Hand in hand, geopolitics and fundamentals are moving together, generating ripples in the crude oil markets. With the Saudi led alliance assault on Hodeidah seaport of Yemen continuing, Houthi rebels are resorting to new techniques. And in the process, oil is once again the casualty.

On Thursday, Saudi Arabia announced halting crude oil and oil product shipments via the Bab-el-Mandeb chokepoint in the Red Sea after a Houthi attack on two Saudi Very Large Crude Carriers (VLCC) near the port of Hodeidah a day earlier.

Reuters quoted Saudi Oil Minister Khalid al-Falih as saying, “Saudi Arabia is temporarily halting all oil shipments through Bab-el-Mandeb Strait immediately until the situation becomes clearer and the maritime transit through Bab-el-Mandeb is safe.”

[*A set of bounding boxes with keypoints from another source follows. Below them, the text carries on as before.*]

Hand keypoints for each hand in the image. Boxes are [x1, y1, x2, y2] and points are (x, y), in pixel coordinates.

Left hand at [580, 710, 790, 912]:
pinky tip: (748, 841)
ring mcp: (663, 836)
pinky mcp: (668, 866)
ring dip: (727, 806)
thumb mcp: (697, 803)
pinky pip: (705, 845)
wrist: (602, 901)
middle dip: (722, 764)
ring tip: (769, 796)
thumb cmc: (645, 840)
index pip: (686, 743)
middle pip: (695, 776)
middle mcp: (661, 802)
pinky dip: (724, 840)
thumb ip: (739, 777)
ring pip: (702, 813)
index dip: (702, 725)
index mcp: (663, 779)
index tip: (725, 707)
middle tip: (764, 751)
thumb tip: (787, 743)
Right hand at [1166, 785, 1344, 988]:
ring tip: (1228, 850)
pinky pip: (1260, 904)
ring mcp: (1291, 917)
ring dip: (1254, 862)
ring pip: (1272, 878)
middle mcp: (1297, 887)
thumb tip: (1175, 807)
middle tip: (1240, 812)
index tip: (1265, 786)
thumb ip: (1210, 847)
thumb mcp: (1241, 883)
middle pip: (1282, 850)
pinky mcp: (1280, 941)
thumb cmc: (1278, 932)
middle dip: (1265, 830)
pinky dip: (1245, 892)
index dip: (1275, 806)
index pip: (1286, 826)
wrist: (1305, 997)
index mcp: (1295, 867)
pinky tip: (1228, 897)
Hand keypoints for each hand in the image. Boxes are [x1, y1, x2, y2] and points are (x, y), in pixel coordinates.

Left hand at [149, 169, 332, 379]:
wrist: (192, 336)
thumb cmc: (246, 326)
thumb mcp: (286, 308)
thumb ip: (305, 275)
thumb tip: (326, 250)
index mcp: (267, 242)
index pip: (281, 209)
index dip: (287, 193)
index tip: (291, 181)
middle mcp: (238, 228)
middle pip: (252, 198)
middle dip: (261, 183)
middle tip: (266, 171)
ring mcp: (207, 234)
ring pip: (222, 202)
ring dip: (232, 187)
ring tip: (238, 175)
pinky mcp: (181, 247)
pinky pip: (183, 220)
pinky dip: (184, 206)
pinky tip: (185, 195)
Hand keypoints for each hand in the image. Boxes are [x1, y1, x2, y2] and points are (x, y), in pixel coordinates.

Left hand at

The Bab-el-Mandeb strait is the route that most crude oil shipments through the Suez Canal take to reach international markets, with a daily throughput of some 4.8 million barrels per day (bpd) of crude and oil products as of 2016. The strait is between the northeastern African coast and Yemen, and while in the past piratesfrom North Africa were the biggest threat for vessels there, now the Houthi-Saudi conflict has added substantial risks for maritime transport in the region.

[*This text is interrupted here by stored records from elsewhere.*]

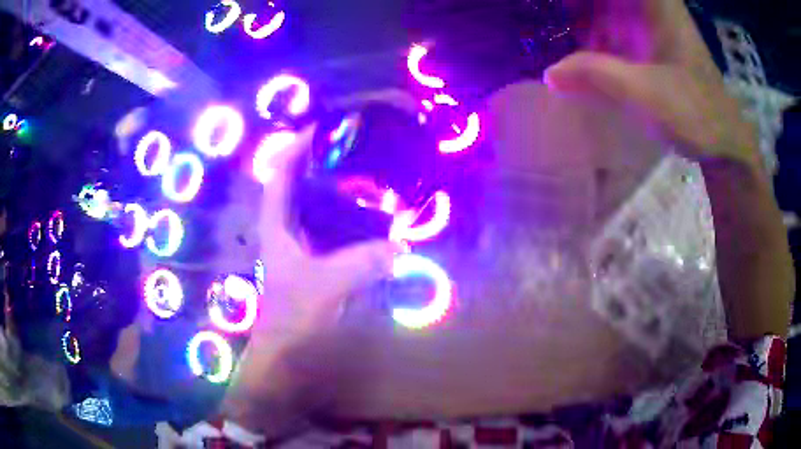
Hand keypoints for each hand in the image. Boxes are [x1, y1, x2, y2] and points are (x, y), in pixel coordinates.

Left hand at [221, 125, 395, 432]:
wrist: (285, 360)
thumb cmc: (292, 321)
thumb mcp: (325, 287)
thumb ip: (362, 263)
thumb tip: (401, 245)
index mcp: (276, 227)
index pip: (279, 175)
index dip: (295, 148)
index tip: (323, 129)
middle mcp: (286, 232)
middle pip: (299, 187)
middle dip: (322, 164)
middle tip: (356, 150)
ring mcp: (302, 250)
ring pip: (318, 210)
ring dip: (339, 193)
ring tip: (369, 177)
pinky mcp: (317, 266)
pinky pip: (334, 234)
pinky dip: (351, 222)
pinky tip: (374, 221)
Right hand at [548, 0, 792, 338]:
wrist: (726, 144)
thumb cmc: (695, 114)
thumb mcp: (646, 94)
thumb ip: (597, 75)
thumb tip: (550, 73)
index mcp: (656, 3)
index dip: (585, 3)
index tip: (565, 12)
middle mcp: (653, 6)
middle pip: (606, 0)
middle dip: (580, 8)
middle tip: (553, 20)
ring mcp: (652, 24)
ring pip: (608, 7)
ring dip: (584, 17)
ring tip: (561, 33)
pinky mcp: (651, 43)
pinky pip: (614, 25)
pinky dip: (595, 33)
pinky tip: (583, 52)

The conflict is widely seen as a proxy war between Iran, which supports the Houthi militia, and Saudi Arabia. To some, the attacks last week on Aramco VLCCs could be linked to the growing US pressure on Iranian crude exports. Iran had earlier warned in explicit terms that in case Tehran is not allowed to export its crude, exports from other nearby oil-producing states would also be affected.

Yet such public reactions from the Saudi oil minister, announcing to halt the shipments through Bab-el-Mandeb is also being looked at from a different angle.

Under pressure from Washington, Riyadh had no option, but to open its taps. So it did.

Yet, pundits now feel Saudi Arabia is finding it hard to sell the additional crude and that it may have used the pretext of attacks on its VLCCs to slow down crude exports. Quick to ramp up oil output under pressure from the US, Saudi Arabia has discovered that global markets might not need it, at least for now, The Independent reported, citing financial experts.

“(The Saudis) are pushing out a heck of a lot of crude oil right now, and they’re worried about the downward pressure on prices,” Mike Wittner, head of oil market research at Societe Generale SA in New York, told the press.

As Bloomberg reports, Saudi officials are privately fretting they may have opened the taps too quickly. In May, Riyadh’s crude oil production spiked to a three-year high in response to Washington’s insistence on increasing supplies in the wake of its action on the Iranian crude exports. The Paris based International Energy Agency has reported that Iranian oil shipments to Europe have slumped by about 50 per cent in June. Yet, most believe that a more significant demand-supply gap won’t emerge until sanctions enter full force in November. And before that happens, Saudi Arabia is likely to have problems finding buyers for the extra crude.

The problem is being compounded by falling demand for crude in Asia.

Bloomberg’s tanker tracking figures show that since July 1, Saudi oil exports have slumped by about 500,000 bpd to 6.7m bpd compared to June.

In a statement released on Thursday, the Saudi Energy Ministry said that crude exports for the whole of July will be in line with last month’s figures and are expected to decline by 100,000bpd in August.

Saudi Arabia initially planned to reach record output of 10.8m bpd this month, people briefed on production policy said late last month. Yet, that level was always dependent on the strength of domestic and international demand, so could end up ranging from 10.6-11m bpd, they said.

The kingdom in the meantime told fellow producers that output in July will be in line with June’s level of just below 10.5m barrels a day, and not higher, people familiar with the matter were quoted as telling the press.

The impact of US sanctions on Iran’s oil shipments, which remains highly uncertain, will play a big part in determining the final outcome. Since quitting the international nuclear agreement with Iran, the Trump administration has sent conflicting signals, indicating last month that it intended to choke off Iranian crude exports entirely.

More recently, however, officials such as Secretary of State Mike Pompeo and Treasury Secretary Steve Mnuchin have suggested a more flexible approach could be taken.

All this could mean lower additional demand for the additional Saudi crude. Saudi Aramco announcement of halting shipments through Bab-el-Mandeb could also be seen in this perspective.